-------- 本文

今日もまた、「クレストール飲まないほうがよいって言われた」という問いあわせがあった。
ぼくの職場だけでも毎日何度もそうした相談があるくらいだから、全国的にはどれだけの人が週刊現代の特集に影響されているのだろうか。こうなってくると、週刊現代のせいで薬をやめた患者さんがどれくらいいるか、ぜひ誰か追跡調査しほしいものである。
3週連続週刊現代の特集に振り回されてくると少々うんざりだ。実際、薬については毎週同じような内容の繰り返しで、そろそろ新しいネタが欲しくなってくるころである。
ナイショの話だが、実を言うと次はいったいどんな無理筋のネタでくるのか最近楽しみになってきてしまった。
悟空風に言えば「オラ、なんだかワクワクしてきたぞ!!」、宇能鴻一郎風に言えば「あたし、なんだか、わくわく、しちゃうんです。」といったところだろうか。宇能鴻一郎の小説が載ってるんですよ、週刊現代に。
個人的に次の週刊現代特集がどんな手でくるのか楽しみだが、間違いは間違いで正しておかなければならない。
小さな間違いや疑問点はいくつもある。
6月11日号p.43「飲み続けてはいけない薬リスト①」では、プラビックス、ブロプレス、オルメテック、ミカルディス、ディオバン、アジルバ、クレストール、ジャヌビア、エクア、アクトス、アリセプト、メマリー、パキシルなどメジャーな薬がすべて商品名で列挙されているなかで、ジアゼパムとエチゾラムだけが薬品名で記載されているのがナゾだ。
薬には薬品名(化学的・薬学的な学問上の名称)と商品名(それぞれの製薬メーカーが付ける名前)があって、こういうリストを作るときにはすべてを薬品名か商品名に統一すべきで、大多数の薬が商品名で書かれている以上、ジアゼパムも「セルシン」「ホリゾン」という商品名で書くべきだし、エチゾラムも「デパス」という商品名で書くべきだ。

----------------
-------- 資料一覧

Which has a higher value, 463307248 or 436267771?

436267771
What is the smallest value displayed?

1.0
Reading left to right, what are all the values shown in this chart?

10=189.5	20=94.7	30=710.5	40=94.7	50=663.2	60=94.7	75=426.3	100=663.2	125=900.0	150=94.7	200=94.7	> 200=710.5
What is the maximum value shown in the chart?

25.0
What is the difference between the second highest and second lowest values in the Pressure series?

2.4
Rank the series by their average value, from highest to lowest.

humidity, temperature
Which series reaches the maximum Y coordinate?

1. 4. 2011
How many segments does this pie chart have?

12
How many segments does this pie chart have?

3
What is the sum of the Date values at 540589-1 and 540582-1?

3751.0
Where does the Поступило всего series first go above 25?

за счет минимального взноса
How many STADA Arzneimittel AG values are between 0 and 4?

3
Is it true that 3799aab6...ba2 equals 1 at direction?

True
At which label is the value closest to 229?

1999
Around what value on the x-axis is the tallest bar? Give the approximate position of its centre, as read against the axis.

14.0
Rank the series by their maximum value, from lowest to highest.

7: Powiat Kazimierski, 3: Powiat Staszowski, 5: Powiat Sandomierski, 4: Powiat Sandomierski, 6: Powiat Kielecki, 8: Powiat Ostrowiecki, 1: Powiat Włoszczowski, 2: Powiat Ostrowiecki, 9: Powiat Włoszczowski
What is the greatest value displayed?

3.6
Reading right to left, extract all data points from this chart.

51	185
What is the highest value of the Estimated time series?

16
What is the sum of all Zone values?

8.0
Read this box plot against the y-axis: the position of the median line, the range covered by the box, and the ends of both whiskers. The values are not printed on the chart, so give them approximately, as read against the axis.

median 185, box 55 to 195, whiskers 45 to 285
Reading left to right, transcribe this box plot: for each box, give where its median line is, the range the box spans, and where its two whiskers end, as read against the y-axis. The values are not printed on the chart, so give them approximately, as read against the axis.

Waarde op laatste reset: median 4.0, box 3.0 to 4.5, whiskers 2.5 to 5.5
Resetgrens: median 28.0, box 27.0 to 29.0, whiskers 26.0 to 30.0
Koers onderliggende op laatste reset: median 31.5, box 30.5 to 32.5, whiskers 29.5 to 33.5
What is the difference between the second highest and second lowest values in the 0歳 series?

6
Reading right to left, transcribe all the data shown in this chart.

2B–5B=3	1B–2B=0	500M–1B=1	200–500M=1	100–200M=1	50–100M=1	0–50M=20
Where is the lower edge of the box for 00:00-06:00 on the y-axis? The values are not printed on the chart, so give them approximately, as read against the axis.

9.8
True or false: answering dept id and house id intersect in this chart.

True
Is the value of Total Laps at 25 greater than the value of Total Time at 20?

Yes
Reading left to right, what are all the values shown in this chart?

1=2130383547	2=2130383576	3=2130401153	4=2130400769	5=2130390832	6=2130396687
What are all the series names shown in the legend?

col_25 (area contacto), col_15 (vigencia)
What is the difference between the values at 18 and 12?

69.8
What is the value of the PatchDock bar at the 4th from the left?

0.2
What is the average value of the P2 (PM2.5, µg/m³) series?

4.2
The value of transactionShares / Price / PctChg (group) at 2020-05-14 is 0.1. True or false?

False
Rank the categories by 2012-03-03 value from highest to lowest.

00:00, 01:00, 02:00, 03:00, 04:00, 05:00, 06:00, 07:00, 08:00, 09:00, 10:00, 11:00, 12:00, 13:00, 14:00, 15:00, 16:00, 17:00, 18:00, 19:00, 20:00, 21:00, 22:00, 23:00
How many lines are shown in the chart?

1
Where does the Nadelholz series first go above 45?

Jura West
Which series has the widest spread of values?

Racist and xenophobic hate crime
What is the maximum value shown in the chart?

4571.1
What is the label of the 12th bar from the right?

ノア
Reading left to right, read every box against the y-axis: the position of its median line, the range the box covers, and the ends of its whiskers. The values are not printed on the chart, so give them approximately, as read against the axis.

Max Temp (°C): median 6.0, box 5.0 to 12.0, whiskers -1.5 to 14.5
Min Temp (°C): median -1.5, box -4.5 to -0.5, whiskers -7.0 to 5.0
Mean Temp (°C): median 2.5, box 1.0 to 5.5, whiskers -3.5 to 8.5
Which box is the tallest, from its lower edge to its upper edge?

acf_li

----------------

◆ 設問:
1. 週刊現代の特集についての文章のうち、「ぼくの職場だけでも毎日何度も」で始まり「で記載されているのがナゾだ。」に至るまでの部分を、一字も変えずに書き出しなさい。
2. 週刊現代の特集についての文章を、最後の文に続けて書き進めなさい。
資料はここでは使いません。

◆ 解答:
1.
ぼくの職場だけでも毎日何度もそうした相談があるくらいだから、全国的にはどれだけの人が週刊現代の特集に影響されているのだろうか。こうなってくると、週刊現代のせいで薬をやめた患者さんがどれくらいいるか、ぜひ誰か追跡調査しほしいものである。
3週連続週刊現代の特集に振り回されてくると少々うんざりだ。実際、薬については毎週同じような内容の繰り返しで、そろそろ新しいネタが欲しくなってくるころである。
ナイショの話だが、実を言うと次はいったいどんな無理筋のネタでくるのか最近楽しみになってきてしまった。
悟空風に言えば「オラ、なんだかワクワクしてきたぞ!!」、宇能鴻一郎風に言えば「あたし、なんだか、わくわく、しちゃうんです。」といったところだろうか。宇能鴻一郎の小説が載ってるんですよ、週刊現代に。
個人的に次の週刊現代特集がどんな手でくるのか楽しみだが、間違いは間違いで正しておかなければならない。
小さな間違いや疑問点はいくつもある。
6月11日号p.43「飲み続けてはいけない薬リスト①」では、プラビックス、ブロプレス、オルメテック、ミカルディス、ディオバン、アジルバ、クレストール、ジャヌビア、エクア、アクトス、アリセプト、メマリー、パキシルなどメジャーな薬がすべて商品名で列挙されているなかで、ジアゼパムとエチゾラムだけが薬品名で記載されているのがナゾだ。

2.
依存性および安易に処方されている点からすると「デパス」単体の過剰使用だけでもおおいに警鐘を鳴らすべきなのに、ジアゼパムとエチゾラムだけ薬品名で書いてあるのはなんらかの意図があるのだろうか。
また、同号p.45の「飲み続けてはいけない薬リスト②」では、「片頭痛」と表記すべきところを「偏頭痛」と書いてしまっている。医学用語では「片頭痛」が正しい。これを見ただけで専門の医者は「あー、詳しくない人が調べないで書いたんだな」と思う。
薬の説明も怪しい。
<アリセプトは、用量の規定があり、最初は3mg、1~2週間後に5mg、さらに症状の進行に合わせて10mgにすると決められている。医師の判断で用量を変化させると、薬のレセプト(診療報酬明細書)審査が通らず、病院は健保組合から医療費の支払いを受けられない仕組みになっているのだ。>(同号p.44)と書いてあるが、それは全国的なことなのだろうか。
少なくともぼくが働いている千葉県と東京都では、<医師の判断で用量を変化させると、(略)医療費の支払いを受けられない>ことは今までなかった。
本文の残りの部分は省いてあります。